Essentially that's reading an introduction, saying you knew everything in the introduction and then claiming the article has no content.
The parts that I am unfamiliar with are the second paragraph in the "What is my data telling me?" section where they describe DAG, and the last paragraph in the "Can’t I just use XGBoost?" section, where they introduce TMLE.
Even then, DAG seems like a very straightforward concept that would be useful to have in your toolkit, but is probably something most thoughtful people do without explicitly thinking about it when doing regressions.
And the TMLE paragraph is essentially jargon that you would need to do your own research to actually understand. Why couldn't they spend the article describing this, as it seems that this what their value add as a service is.
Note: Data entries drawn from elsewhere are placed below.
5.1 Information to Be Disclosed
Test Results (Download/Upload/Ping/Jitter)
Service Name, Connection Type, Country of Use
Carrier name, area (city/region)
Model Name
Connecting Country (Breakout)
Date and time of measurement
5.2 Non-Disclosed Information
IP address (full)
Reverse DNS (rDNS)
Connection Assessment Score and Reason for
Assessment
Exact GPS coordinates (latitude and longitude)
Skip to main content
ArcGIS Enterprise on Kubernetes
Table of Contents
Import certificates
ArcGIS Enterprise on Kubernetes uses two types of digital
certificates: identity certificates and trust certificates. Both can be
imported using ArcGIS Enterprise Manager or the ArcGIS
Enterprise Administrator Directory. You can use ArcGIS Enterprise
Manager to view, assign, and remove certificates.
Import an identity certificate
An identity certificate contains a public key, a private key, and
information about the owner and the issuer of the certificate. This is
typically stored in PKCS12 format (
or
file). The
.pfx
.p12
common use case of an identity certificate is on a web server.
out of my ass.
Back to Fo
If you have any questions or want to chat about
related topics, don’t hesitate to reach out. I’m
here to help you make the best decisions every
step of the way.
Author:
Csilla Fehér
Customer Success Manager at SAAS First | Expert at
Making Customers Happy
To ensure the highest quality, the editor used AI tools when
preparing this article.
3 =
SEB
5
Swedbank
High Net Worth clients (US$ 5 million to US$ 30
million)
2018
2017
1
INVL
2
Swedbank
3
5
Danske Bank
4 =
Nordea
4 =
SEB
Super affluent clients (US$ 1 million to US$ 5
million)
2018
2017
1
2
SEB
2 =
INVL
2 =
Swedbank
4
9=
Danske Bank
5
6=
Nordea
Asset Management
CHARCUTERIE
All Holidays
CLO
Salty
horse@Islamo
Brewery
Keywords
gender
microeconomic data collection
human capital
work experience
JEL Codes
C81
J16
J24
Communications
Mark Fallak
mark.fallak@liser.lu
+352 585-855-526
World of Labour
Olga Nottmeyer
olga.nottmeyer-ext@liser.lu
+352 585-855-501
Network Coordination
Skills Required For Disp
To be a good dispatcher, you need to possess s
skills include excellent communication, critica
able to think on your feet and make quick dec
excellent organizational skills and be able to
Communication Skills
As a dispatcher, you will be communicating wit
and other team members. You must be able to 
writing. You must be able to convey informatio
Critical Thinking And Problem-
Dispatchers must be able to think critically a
Overall, this piece seemed more intended to market themselves ("Look! We do more complicated regression than you know how to do, and we're not going to explain it in any depth.") instead of well meaning teaching. Of course, I'm probably seeing bad intentions when there aren't any, so I am likely wrong.
> Even then, DAG seems like a very straightforward concept that would be useful to have in your toolkit, but is probably something most thoughtful people do without explicitly thinking about it when doing regressions.
I appreciate the honest response. To elaborate a bit, I think you may be mixing up the point of the article with the fact it starts with a low baseline of expected familiarity / knowledge to be able to bring more readers along.
My read is that the purpose of the article is to explain how to perform more accurate blocking and be explicit about you model assumptions by using DAGs. Followed by why the common tool everyone reaches for of linear regression is the wrong tool in this case, and TMLE is better.
That's the meat of what the article builds to, and is 9 out of the 30 paragraphs. Roughly 1/3rd (not 1/2 as guessed).
> Why couldn't they spend the article describing this, as it seems that this what their value add as a service is.
Agreed, but I think this is a different type of article. It's (in my opinion) and article saying "hey, there is a problem or shortcoming in what you're doing today. Gives justification as to why many people do have this problem, and then says "These are the tools to help you fix it."
A person unaware knows what to look into to solve their problem. Presumably a treatment on the solutions doesn't fit in a blog post - and it doesn't have to. There is value in identifying a person's problem and telling them how to learn about the solution. Even without fully detailing the solution. And I think this is your main criticism with the post, is that it wasn't a post to just present the solution in full detail.
That said, I don't want this to seem like im beating you up - but rather show that there are many different ways to get value and information on a topic without a detailed treatment of a solution.
And cycling back to your original point, I agree, I think the reason they don't go into full detail on the solution is because at that point the amount there'd need to cover to do a full treatment on the solution ends up having the cost outweigh the value in a blog post that is motivated to bringing people to their company/service.
Upvoted you, because why not throw around internet points!
It's easy to forget that things that are basic to some are extremely advanced to others. As HN grows, it draws in more diverse backgrounds; many of which don't have much statistics exposure.
I know data scientists who work at FAANGs, for whom this would be almost entirely new information (the causality stuff).
Thank you for taking the time to add more essential points. Do you think it's possible to make better decisions with partial causation, versus a more correlational approach? That is, do we really need true causation to improve our decision making? Or can we make better, albeit imperfect, decisions with imperfect causality? Is that better than what most statisticians do with correlation?
Perhaps you had an exceptional intro to regression class. But the ones I’m familiar haven’t gone into the Rubin causal model, DAGs, or combining linear treatment effect models with non-parametric components.